__JOBS__:
1. Duplicate the part of the fantasy hockey goalie report that opens with the words containing "About once a" and closes with "the Hockey News.".
2. In the fantasy hockey goalie report, which Chicago goalie was pulled Saturday after allowing three goals in 20 minutes?
3. Write the next part of the fantasy hockey goalie report, picking up after its last sentence.

__ARTICLE__:
• • • • •
CHICAGO BLACKHAWKS HOT
1st Chair: Nikolai Khabibulin
2nd Chair: Cristobal Huet
Skinny: The beat goes on here as Chicago continues to alternate goalies. Huet was pulled Saturday after allowing three goals in 20 minutes, but it was a total team meltdown against Vancouver and Khabibulin would surrender four of his own.
ST. LOUIS BLUES LUKEWARM
1st Chair: Chris Mason
2nd Chair: Chris Holt
Skinny: The headline says it all: It's all on Mason now. So far, so good (1.10 GAA, .958 save pct. in Feb.). He's only 28-percent owned and the Blues are getting some pieces back, so there are worse places to chase wins.
DETROIT RED WINGS LUKEWARM
1st Chair: Ty Conklin
2nd Chair: Chris Osgood
Skinny: Conklin picked up his fifth shutout in his last 14 starts on Sunday. Meanwhile, there's been ample coverage of Osgood's struggles and a rumored rift with coach Mike Babcock. Still, most seem to agree that Detroit would prefer to hit the playoffs with Ozzie in net.
About once a season I use this space to address the issue of penalty minutes in fantasy hockey. We get a fair amount of inquiries every season from novices who think something is broken when penalty minutes are rewarded, and an equal number from veterans who know the rules, but just completely disagree with how scoring for this category is handled. A penalty puts a team at a disadvantage, the argument goes, so why on earth is that a good thing for a fantasy roster? First things first: the positive treatment of the PIM category is an industry standard. Sure you might find a provider who turns things upside-down, but Yahoo! adopted the standard scoring formats that existed when folks were still updating their standings manually using the box scores in the back pages of the Hockey News.
• • • • •
__GIVEN ENTRIES__:
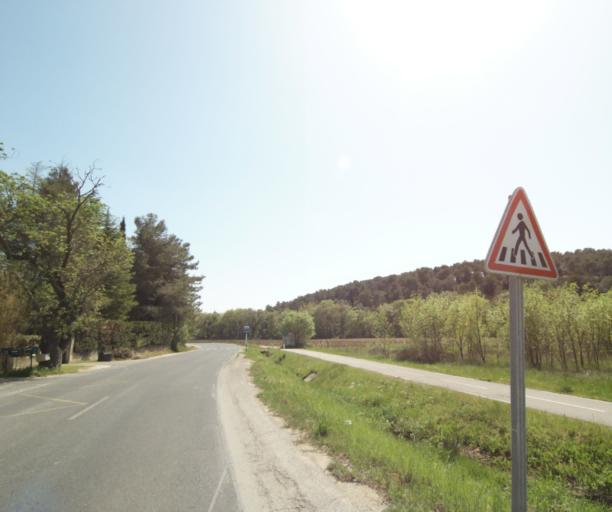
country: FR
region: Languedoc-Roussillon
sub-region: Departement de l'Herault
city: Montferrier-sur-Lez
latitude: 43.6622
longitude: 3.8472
• • • • •
__IN RESPONSE__:
1.
About once a season I use this space to address the issue of penalty minutes in fantasy hockey. We get a fair amount of inquiries every season from novices who think something is broken when penalty minutes are rewarded, and an equal number from veterans who know the rules, but just completely disagree with how scoring for this category is handled. A penalty puts a team at a disadvantage, the argument goes, so why on earth is that a good thing for a fantasy roster? First things first: the positive treatment of the PIM category is an industry standard. Sure you might find a provider who turns things upside-down, but Yahoo! adopted the standard scoring formats that existed when folks were still updating their standings manually using the box scores in the back pages of the Hockey News.

2. Cristobal Huet

3.
And there is some logic at work here. If a category of player has value to an NHL general manager, then that value should be reflected in the fantasy environment. When the career of Donald Brashear comes to an end, probably after 1,000-plus games in an NHL uniform, it won't be because team execs looked at some game film and suddenly realized, "you know, I just don't think we'll ever get 30 goals out of this guy." Brashear, employed by four teams in his 15-year NHL career despite never amassing 30 points in any one season, will hang up the skates when he can no longer sufficiently intimidate opponents with his mere presence on the ice. The league's salary cap may have turned the traditional goon into a luxury rather than a necessity, but look around the league and you'll see plenty of guys in the Brashear mold – Jody Shelley in San Jose, Philly's Riley Cote and Jared Boll in Columbus to name a few. These guys are specialists. They fill a role. It's a bit of a stretch, but in some ways they are no different for fantasy purposes than kickers in football, closers in baseball and paint-clogging shot blockers in basketball. None of the above would be considered complete players within their sports, but all have fantasy value given widely accepted scoring formats.
The trump card for those lobbying against penalty minutes is the lazy hooking minor late in a tie game that leads to a power play and an eventual one-goal defeat. There's no explaining that ugliness away. Some penalties that absolutely kill teams are deemed beneficial in our little imaginary world. If we could separate the momentum-swinging fights and the I've-got-your-back roughing calls from the careless hooks and high sticks, we would. It's simply not practical, from our end or yours. So we're left with what we've got. Penalty minutes do have value in the NHL. Look at Brashear. Look at Mike Richards, who racked up 76 minutes in 2007-08 and was rewarded with the Flyers' captaincy. If penalty minutes were excluded or penalized in fantasy leagues, an entire class of player would be rendered useless. Anyway, that's something to consider the next time you scratch your head over how a delay of game call is reflected in your fantasy league.
I'm not actually hoping to win anyone over here. Like the fighting debate that is currently raging (the result of which, now that I think about it, could throw fantasy scoring for a loop), there will always be two camps and they may never get along. Just wanted to give those with questions an idea of where we stand. And hey, you can always create your own league and exclude the category altogether.
Let's move on.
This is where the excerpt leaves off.